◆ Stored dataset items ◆

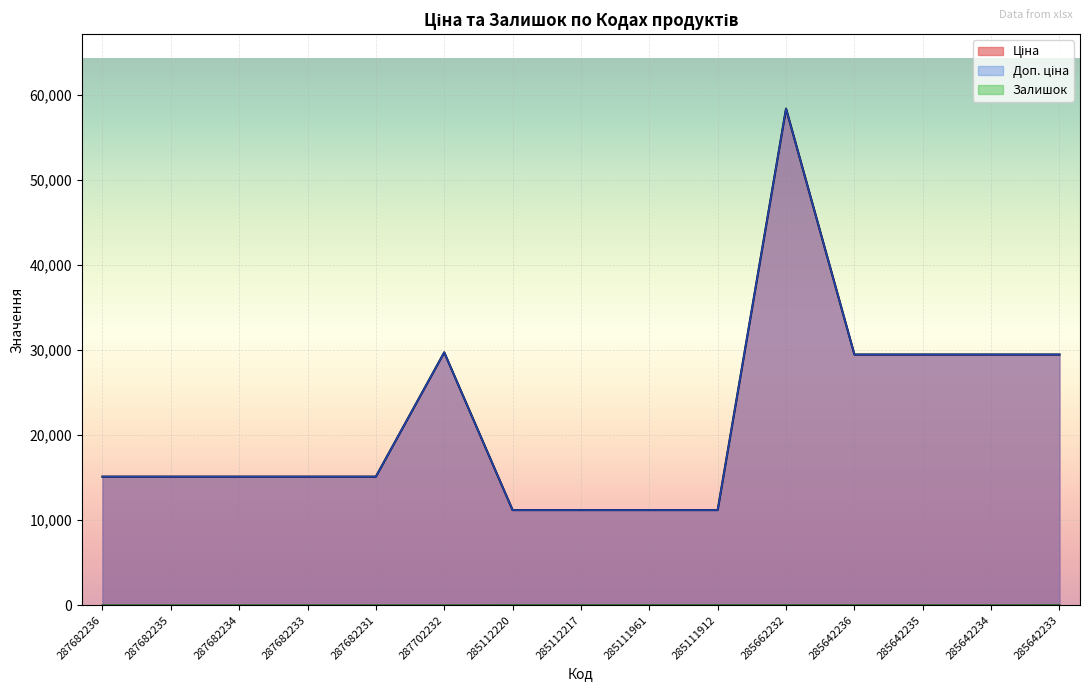

Reading left to right, extract all data points from this chart.

Ціна: 287682236=15120.0	287682235=15120.0	287682234=15120.0	287682233=15120.0	287682231=15120.0	287702232=29747.2	285112220=11188.2	285112217=11188.2	285111961=11188.2	285111912=11188.2	285662232=58426.5	285642236=29491.5	285642235=29491.5	285642234=29491.5	285642233=29491.5
Доп. ціна: 287682236=15120.0	287682235=15120.0	287682234=15120.0	287682233=15120.0	287682231=15120.0	287702232=29747.2	285112220=11188.2	285112217=11188.2	285111961=11188.2	285111912=11188.2	285662232=58426.5	285642236=29491.5	285642235=29491.5	285642234=29491.5	285642233=29491.5
Залишок: 287682236=0.0	287682235=0.0	287682234=0.0	287682233=0.0	287682231=0.0	287702232=0.0	285112220=17.0	285112217=17.0	285111961=17.0	285111912=15.0	285662232=14.0	285642236=14.0	285642235=13.0	285642234=9.0	285642233=16.0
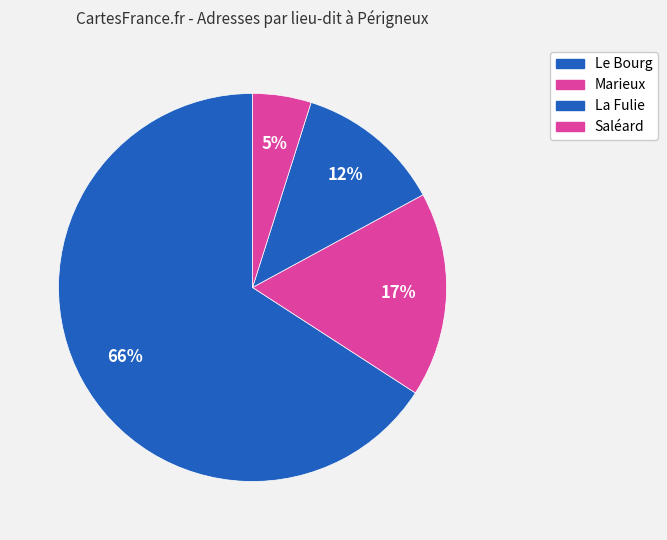

Is it true that Saléard is 1% of the pie?

False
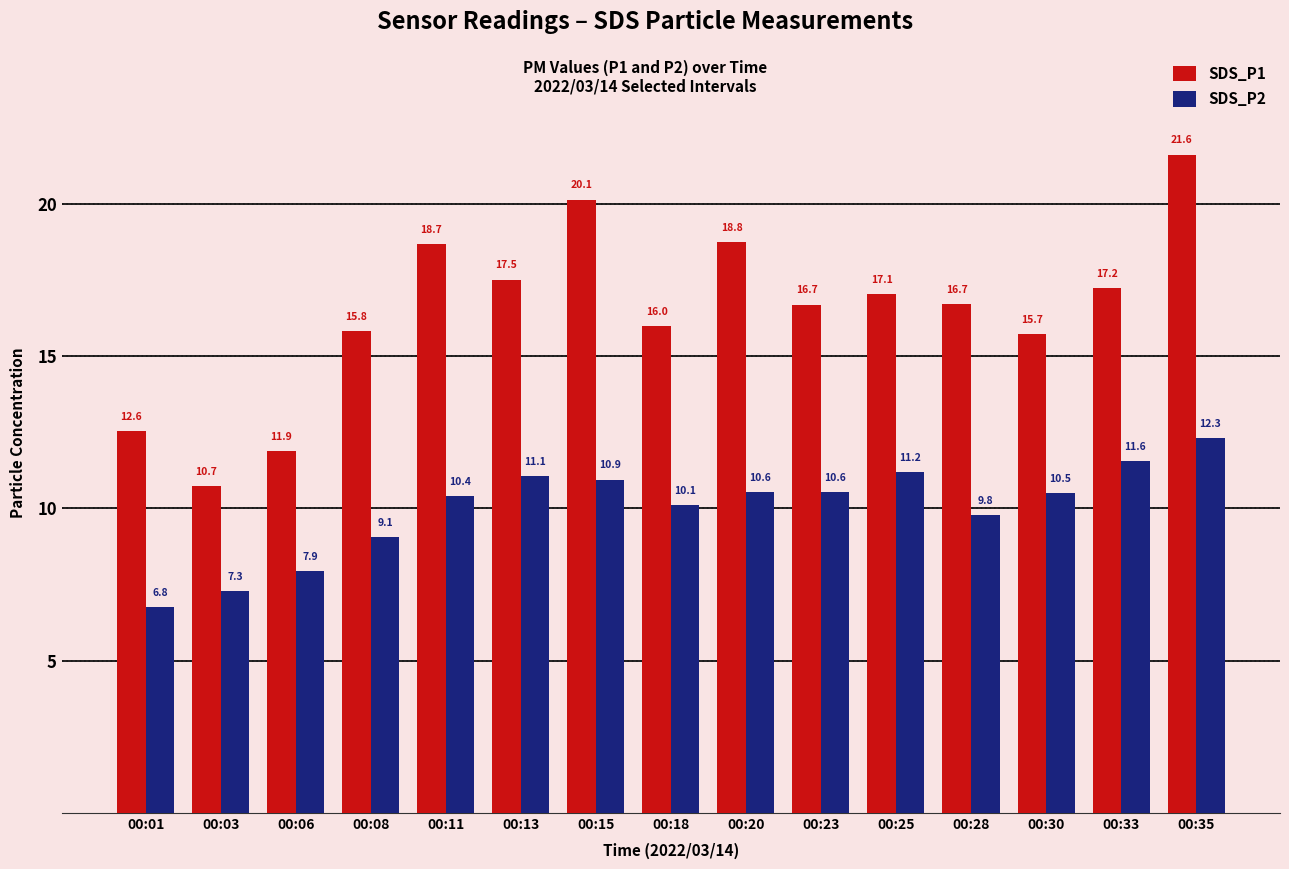

What is the spread (max minus min) of values at 00:11?

8.3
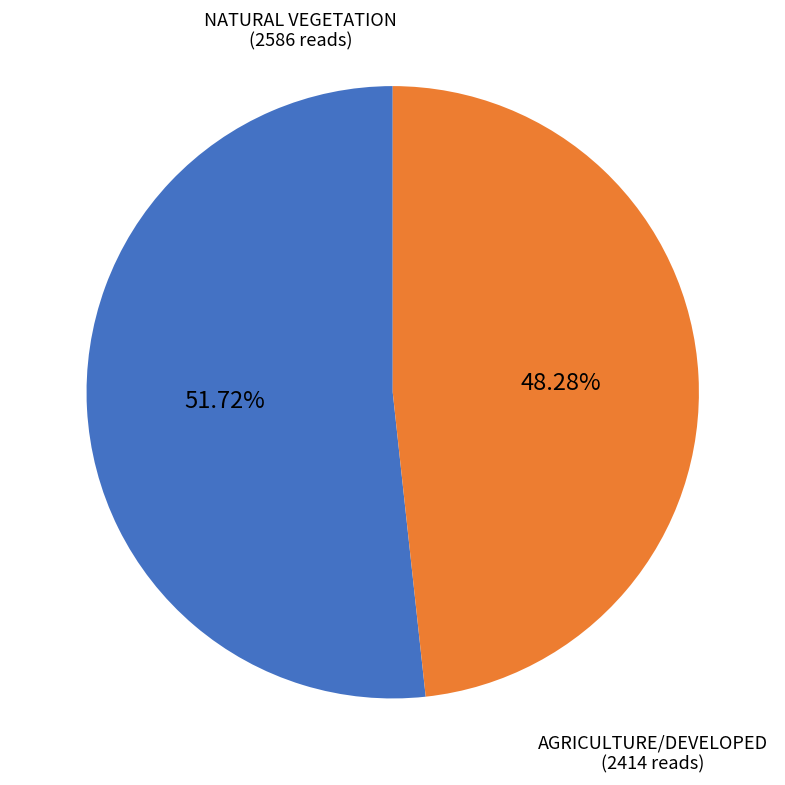

Is there any slice that represents more than half of the pie?

Yes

◆ Written task ◆
Can you retype all of the entries above word for word, leaving out the pictures?

◆ Output for this task ◆
Reading left to right, extract all data points from this chart.

Ціна: 287682236=15120.0	287682235=15120.0	287682234=15120.0	287682233=15120.0	287682231=15120.0	287702232=29747.2	285112220=11188.2	285112217=11188.2	285111961=11188.2	285111912=11188.2	285662232=58426.5	285642236=29491.5	285642235=29491.5	285642234=29491.5	285642233=29491.5
Доп. ціна: 287682236=15120.0	287682235=15120.0	287682234=15120.0	287682233=15120.0	287682231=15120.0	287702232=29747.2	285112220=11188.2	285112217=11188.2	285111961=11188.2	285111912=11188.2	285662232=58426.5	285642236=29491.5	285642235=29491.5	285642234=29491.5	285642233=29491.5
Залишок: 287682236=0.0	287682235=0.0	287682234=0.0	287682233=0.0	287682231=0.0	287702232=0.0	285112220=17.0	285112217=17.0	285111961=17.0	285111912=15.0	285662232=14.0	285642236=14.0	285642235=13.0	285642234=9.0	285642233=16.0

Is it true that Saléard is 1% of the pie?

False

What is the spread (max minus min) of values at 00:11?

8.3

Is there any slice that represents more than half of the pie?

Yes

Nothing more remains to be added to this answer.